Copy the items below, replacing each occurrence of "bbox" with "bounding box" and leaving everything else the same.

►

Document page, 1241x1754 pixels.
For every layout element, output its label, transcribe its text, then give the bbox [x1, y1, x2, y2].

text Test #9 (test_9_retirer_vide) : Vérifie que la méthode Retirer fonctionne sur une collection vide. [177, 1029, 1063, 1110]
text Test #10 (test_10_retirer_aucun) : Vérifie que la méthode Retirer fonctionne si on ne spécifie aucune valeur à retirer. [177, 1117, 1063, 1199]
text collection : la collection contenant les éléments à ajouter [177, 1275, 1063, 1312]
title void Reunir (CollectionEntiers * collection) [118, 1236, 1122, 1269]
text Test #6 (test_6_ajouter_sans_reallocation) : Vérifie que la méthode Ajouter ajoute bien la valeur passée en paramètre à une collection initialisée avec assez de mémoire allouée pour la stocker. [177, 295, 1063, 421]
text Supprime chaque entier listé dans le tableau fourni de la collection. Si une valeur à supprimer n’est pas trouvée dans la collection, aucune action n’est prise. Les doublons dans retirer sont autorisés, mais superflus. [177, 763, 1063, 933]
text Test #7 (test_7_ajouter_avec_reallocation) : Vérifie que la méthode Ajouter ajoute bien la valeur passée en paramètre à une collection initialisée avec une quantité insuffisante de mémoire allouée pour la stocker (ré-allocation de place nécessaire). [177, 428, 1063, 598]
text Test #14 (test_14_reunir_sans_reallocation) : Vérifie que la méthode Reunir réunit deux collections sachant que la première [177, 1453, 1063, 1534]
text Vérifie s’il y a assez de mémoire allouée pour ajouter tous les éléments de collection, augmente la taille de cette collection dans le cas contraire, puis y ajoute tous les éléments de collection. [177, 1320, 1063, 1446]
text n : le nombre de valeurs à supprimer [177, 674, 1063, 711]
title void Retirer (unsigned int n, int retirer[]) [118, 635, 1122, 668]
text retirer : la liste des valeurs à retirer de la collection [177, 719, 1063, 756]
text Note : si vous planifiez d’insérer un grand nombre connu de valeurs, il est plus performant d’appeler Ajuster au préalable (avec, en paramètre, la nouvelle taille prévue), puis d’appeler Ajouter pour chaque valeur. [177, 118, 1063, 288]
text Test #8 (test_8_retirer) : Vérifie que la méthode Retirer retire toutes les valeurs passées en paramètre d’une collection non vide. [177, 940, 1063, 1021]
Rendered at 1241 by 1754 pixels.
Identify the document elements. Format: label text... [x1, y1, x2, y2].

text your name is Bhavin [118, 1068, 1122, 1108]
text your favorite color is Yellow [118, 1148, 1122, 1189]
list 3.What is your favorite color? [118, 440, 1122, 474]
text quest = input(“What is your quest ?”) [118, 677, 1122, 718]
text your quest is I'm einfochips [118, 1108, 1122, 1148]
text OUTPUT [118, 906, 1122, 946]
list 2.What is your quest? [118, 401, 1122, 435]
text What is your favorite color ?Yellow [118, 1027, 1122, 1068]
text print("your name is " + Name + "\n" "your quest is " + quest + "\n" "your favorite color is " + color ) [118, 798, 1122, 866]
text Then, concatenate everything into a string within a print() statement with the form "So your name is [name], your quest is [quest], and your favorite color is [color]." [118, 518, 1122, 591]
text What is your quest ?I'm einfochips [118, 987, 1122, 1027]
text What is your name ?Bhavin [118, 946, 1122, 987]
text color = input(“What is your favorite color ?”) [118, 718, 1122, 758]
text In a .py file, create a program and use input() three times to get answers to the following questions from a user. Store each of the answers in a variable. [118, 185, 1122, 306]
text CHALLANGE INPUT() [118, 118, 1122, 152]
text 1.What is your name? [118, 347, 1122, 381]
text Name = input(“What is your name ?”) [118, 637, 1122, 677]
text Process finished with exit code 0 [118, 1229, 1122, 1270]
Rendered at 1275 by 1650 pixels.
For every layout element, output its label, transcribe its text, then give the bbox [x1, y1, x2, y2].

◄

[Correct response]
Document page, 1241x1754 pixels.
For every layout element, output its label, transcribe its text, then give the bounding box [x1, y1, x2, y2].

text Test #9 (test_9_retirer_vide) : Vérifie que la méthode Retirer fonctionne sur une collection vide. [177, 1029, 1063, 1110]
text Test #10 (test_10_retirer_aucun) : Vérifie que la méthode Retirer fonctionne si on ne spécifie aucune valeur à retirer. [177, 1117, 1063, 1199]
text collection : la collection contenant les éléments à ajouter [177, 1275, 1063, 1312]
title void Reunir (CollectionEntiers * collection) [118, 1236, 1122, 1269]
text Test #6 (test_6_ajouter_sans_reallocation) : Vérifie que la méthode Ajouter ajoute bien la valeur passée en paramètre à une collection initialisée avec assez de mémoire allouée pour la stocker. [177, 295, 1063, 421]
text Supprime chaque entier listé dans le tableau fourni de la collection. Si une valeur à supprimer n’est pas trouvée dans la collection, aucune action n’est prise. Les doublons dans retirer sont autorisés, mais superflus. [177, 763, 1063, 933]
text Test #7 (test_7_ajouter_avec_reallocation) : Vérifie que la méthode Ajouter ajoute bien la valeur passée en paramètre à une collection initialisée avec une quantité insuffisante de mémoire allouée pour la stocker (ré-allocation de place nécessaire). [177, 428, 1063, 598]
text Test #14 (test_14_reunir_sans_reallocation) : Vérifie que la méthode Reunir réunit deux collections sachant que la première [177, 1453, 1063, 1534]
text Vérifie s’il y a assez de mémoire allouée pour ajouter tous les éléments de collection, augmente la taille de cette collection dans le cas contraire, puis y ajoute tous les éléments de collection. [177, 1320, 1063, 1446]
text n : le nombre de valeurs à supprimer [177, 674, 1063, 711]
title void Retirer (unsigned int n, int retirer[]) [118, 635, 1122, 668]
text retirer : la liste des valeurs à retirer de la collection [177, 719, 1063, 756]
text Note : si vous planifiez d’insérer un grand nombre connu de valeurs, il est plus performant d’appeler Ajuster au préalable (avec, en paramètre, la nouvelle taille prévue), puis d’appeler Ajouter pour chaque valeur. [177, 118, 1063, 288]
text Test #8 (test_8_retirer) : Vérifie que la méthode Retirer retire toutes les valeurs passées en paramètre d’une collection non vide. [177, 940, 1063, 1021]
Rendered at 1241 by 1754 pixels.
Identify the document elements. Format: label text... [x1, y1, x2, y2].

text your name is Bhavin [118, 1068, 1122, 1108]
text your favorite color is Yellow [118, 1148, 1122, 1189]
list 3.What is your favorite color? [118, 440, 1122, 474]
text quest = input(“What is your quest ?”) [118, 677, 1122, 718]
text your quest is I'm einfochips [118, 1108, 1122, 1148]
text OUTPUT [118, 906, 1122, 946]
list 2.What is your quest? [118, 401, 1122, 435]
text What is your favorite color ?Yellow [118, 1027, 1122, 1068]
text print("your name is " + Name + "\n" "your quest is " + quest + "\n" "your favorite color is " + color ) [118, 798, 1122, 866]
text Then, concatenate everything into a string within a print() statement with the form "So your name is [name], your quest is [quest], and your favorite color is [color]." [118, 518, 1122, 591]
text What is your quest ?I'm einfochips [118, 987, 1122, 1027]
text What is your name ?Bhavin [118, 946, 1122, 987]
text color = input(“What is your favorite color ?”) [118, 718, 1122, 758]
text In a .py file, create a program and use input() three times to get answers to the following questions from a user. Store each of the answers in a variable. [118, 185, 1122, 306]
text CHALLANGE INPUT() [118, 118, 1122, 152]
text 1.What is your name? [118, 347, 1122, 381]
text Name = input(“What is your name ?”) [118, 637, 1122, 677]
text Process finished with exit code 0 [118, 1229, 1122, 1270]
Rendered at 1275 by 1650 pixels.
For every layout element, output its label, transcribe its text, then give the bounding box [x1, y1, x2, y2].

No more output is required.